As you noted, the financial downside is that it can be difficult to balance NHS work, research, and private practice. Most academics lose out on private practice for this reason but I don't know whether that's necessarily a major consideration for neurologists (outside of London) anyway. That said, some clinical academics make a good private practice living as patients like to see the professor...*


I'm just speculating here but would a MSc after the academic house jobs be a good idea, or is it fine for one to jump straight to a PhD during ST years, as you mentioned?
Reply 5
Original post by Muppet Science
Thanks all, very helpful information.

I'm just speculating here but would a MSc after the academic house jobs be a good idea, or is it fine for one to jump straight to a PhD during ST years, as you mentioned?



Are you not allowed to intercalate straight into a masters at Cardiff? Might be a bit late though since you're intercalating imminently. The F3 year is a fairly common year to take out to do something out of programme and I know people that have done masters degrees, either here or abroad, so it isn't going to be completely left field for you to do something like that.
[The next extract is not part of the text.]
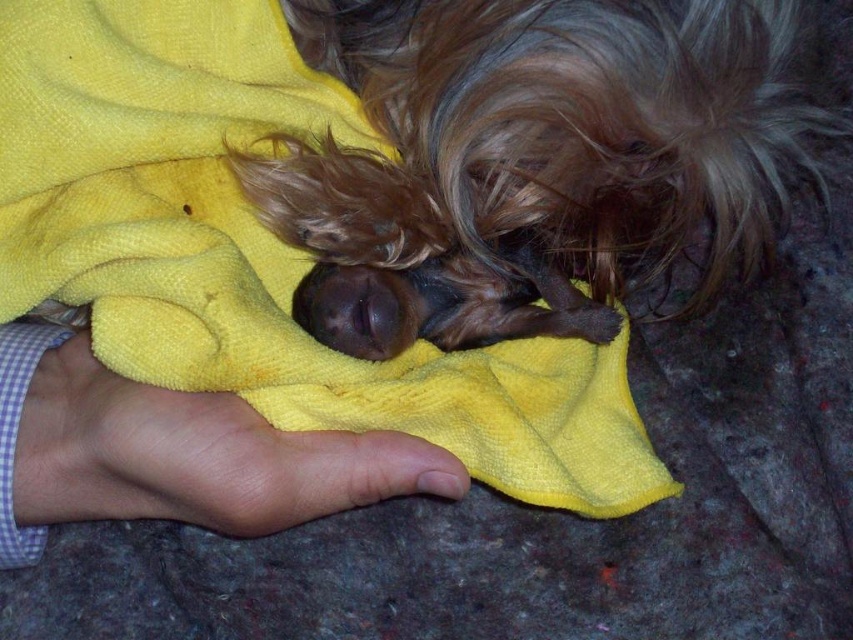
Which is below, shaggy brown fur at center or smooth skin hand at lower left?

smooth skin hand at lower left is below.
You could do something part-time. Masters are split into 3 elements (certificate, diploma, masters) which are cumulative, and you can generally do 1 part per year part-time. The benefit is that you're not having to take a year out (and the whole cut in pay, etc., as you wouldn't be funded for a masters like you would for a PhD). There are programmes like this that are specifically designed for people that want to do research clinically and for them to do it part time whilst working, there is probably similar degrees in Cardiff/wherever you want to work as a doctor.
There's no real need for an MSc and a lot of people will counsel against them if you're intending to complete a PhD anyway. That said, you could use an MSc to learn a little more about your specialty and the dissertation element to start working out the direction in which you are going to take your PhD. There are lots of part-time +/- distance learning MScs around. If you were looking at taking a year out (e.g. after FY2 or CT2), I'd think carefully about a Masters degree overseas just to justify the additional time out of your career - most US Ivy League schools (Harvard, Yale, etc) will run MPHs. Look out for Fulbright/Knox/Kennedy Scholarships for funding.
If you do not go down the fixed academic pathways the trend nowadays is to get into specialty training before a higher degree. In neurology this has classically been the opposite however now if you do a PhD after CMT you will need to recertify your cmt competencies somehow which is a bit of a ballache. Might change by the time you get to that stage though. I use the word 'trend' deliberately though... It's not fixed in stone and the St3 interviews for neurology are still brimming with people who already have a PhD under their belt, at the moment.

Cambridge also run a registrar programme where a PhD is integrated and compulsory, it's not an ACF.